Oldfield played 54 Tests for Australia, scoring 1,427 runs at an average of 22.65, and taking 78 catches and 52 stumpings. His tally of 52 stumpings remains a Test career world record; 28 were off Clarrie Grimmett alone. In first-class cricket he played 245 matches, scoring 6,135 runs at an average of 23.77, and taking 399 catches and 263 stumpings.

In November 1939 Bert Oldfield was commissioned as a Lieutenant in the 17th Infantry Battalion, Citizen Military Forces. He transferred to the AIF in April 1941 and worked with the Australian Army Amenities Service, was promoted to Captain the same year then to Major in 1943. Bert was posted to Headquarters, Second Australian Corps at the time of his discharge from the AIF in March 1946. Bert Oldfield still ranks in the top ten Australian Wicket Keepers with 130 dismissals over a Test Cricket career of 54 matches. Bert Oldfield’s cricket bat is on display at the Army Museum of New South Wales.

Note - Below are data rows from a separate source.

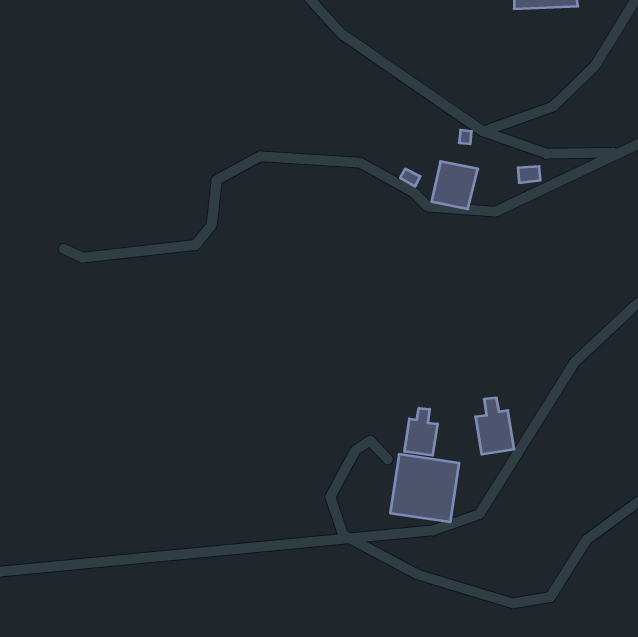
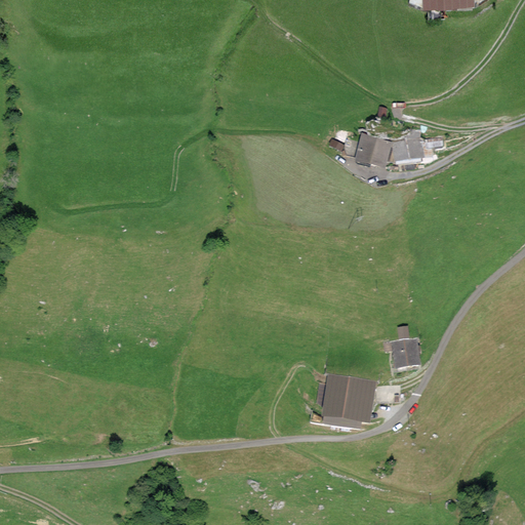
building: none -> [392,127,423,164]
building: [405,408,437,455] -> none

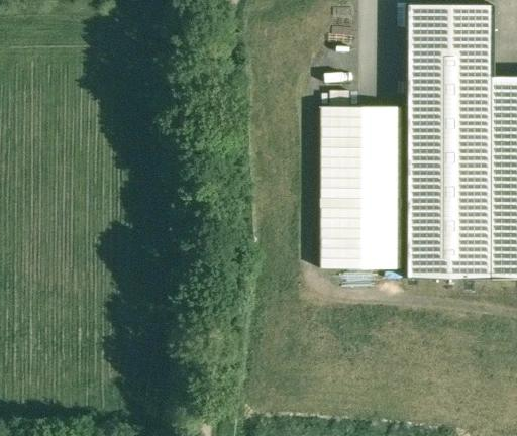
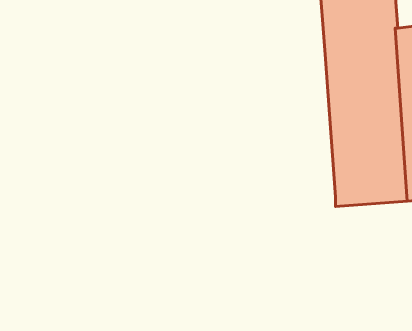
building: [322,102,407,270] -> none

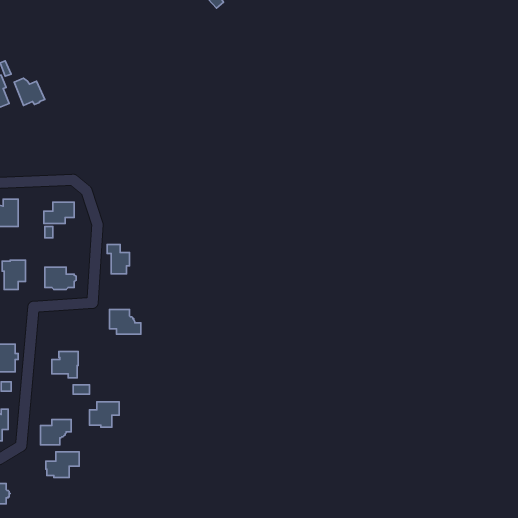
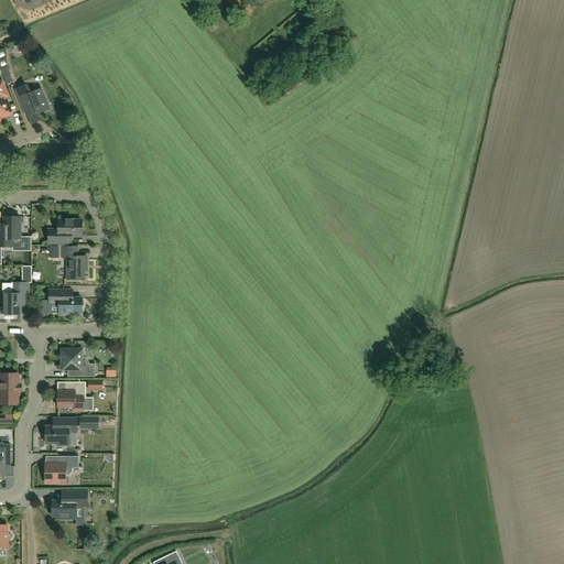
building: [107,244,129,274] -> [62,247,86,279]
building: [109,310,141,334] -> [61,349,95,376]
building: [90,402,119,427] -> [44,417,76,445]

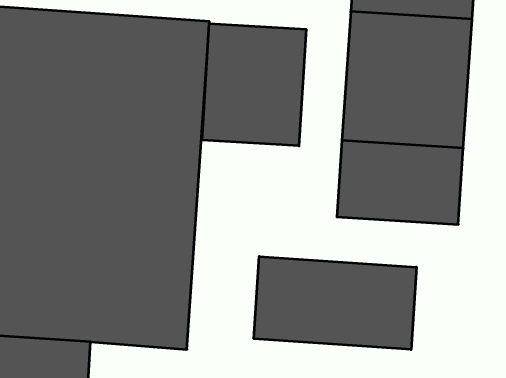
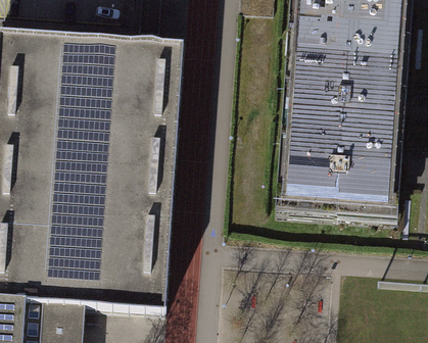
building: [202,24,306,146] -> none
building: [254,256,416,350] -> none

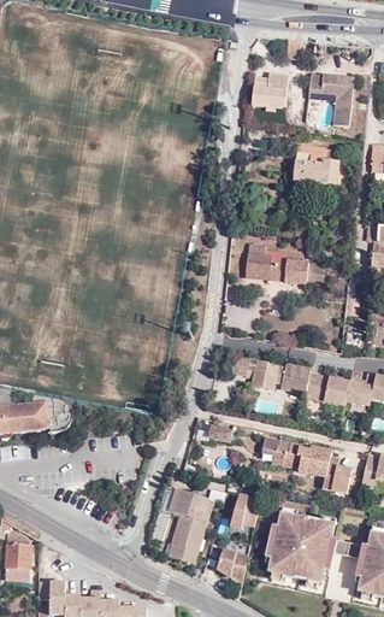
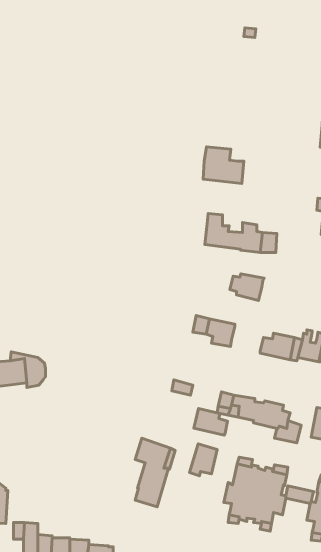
building: [252,74,289,107] -> none
building: [308,75,353,128] -> none
building: [294,146,338,186] -> [203,147,244,183]
building: [274,364,312,393] -> [230,274,264,300]
building: none -> [194,409,227,435]
building: [217,550,247,582] -> none

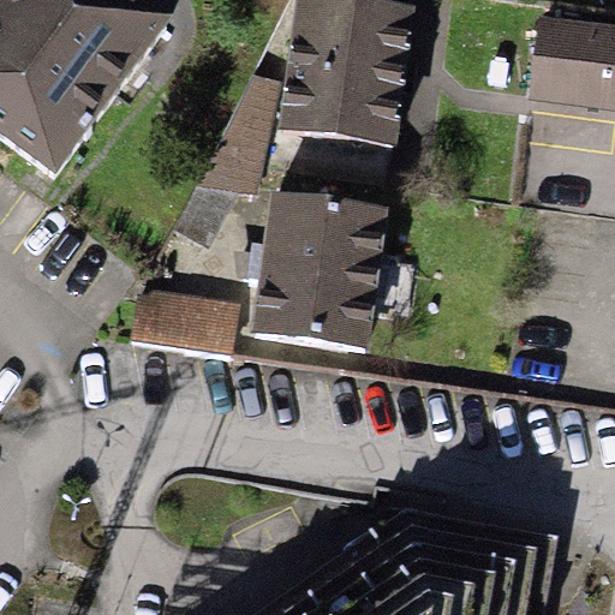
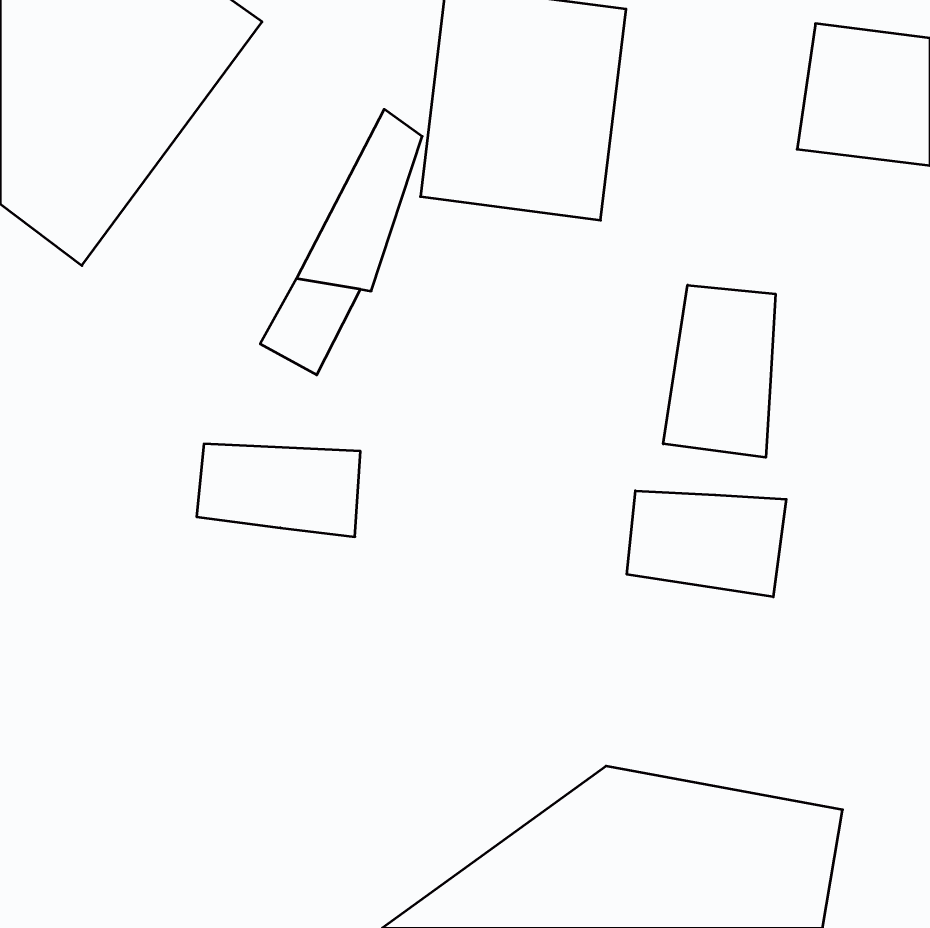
building: none -> [663,285,775,457]
building: [245,191,387,350] -> none
building: none -> [627,491,786,597]

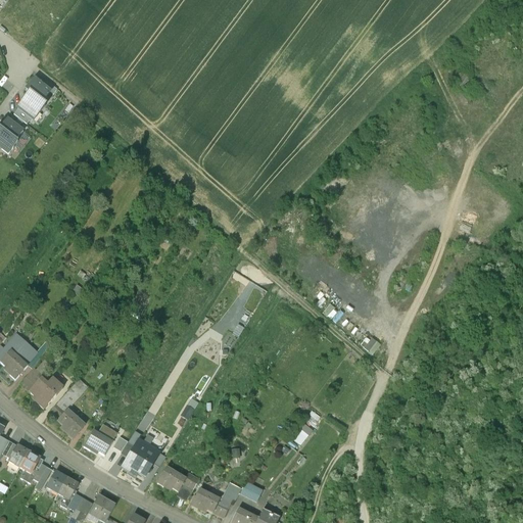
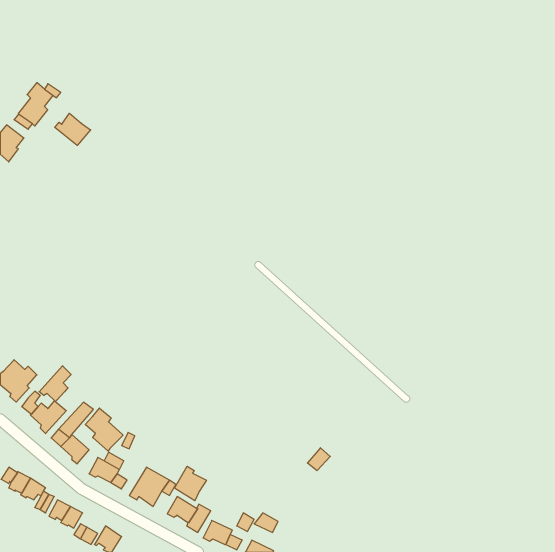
building: none -> [55,113,91,145]
building: none -> [39,366,71,401]
building: none -> [85,408,123,451]
building: none -> [175,466,206,501]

After retiring from cricket he coached, taking several schoolboys teams on overseas tours. In 1964, he spent a month coaching cricketers in Ethiopia, and met Haile Selassie. He was awarded an MBE in 1970. In 1988 a public school in Seven Hills, New South Wales was renamed as Bert Oldfield Public School to commemorate his life. A cricket oval in the Sydney suburb of Killara, where he lived later in life, is named in Oldfield's honour.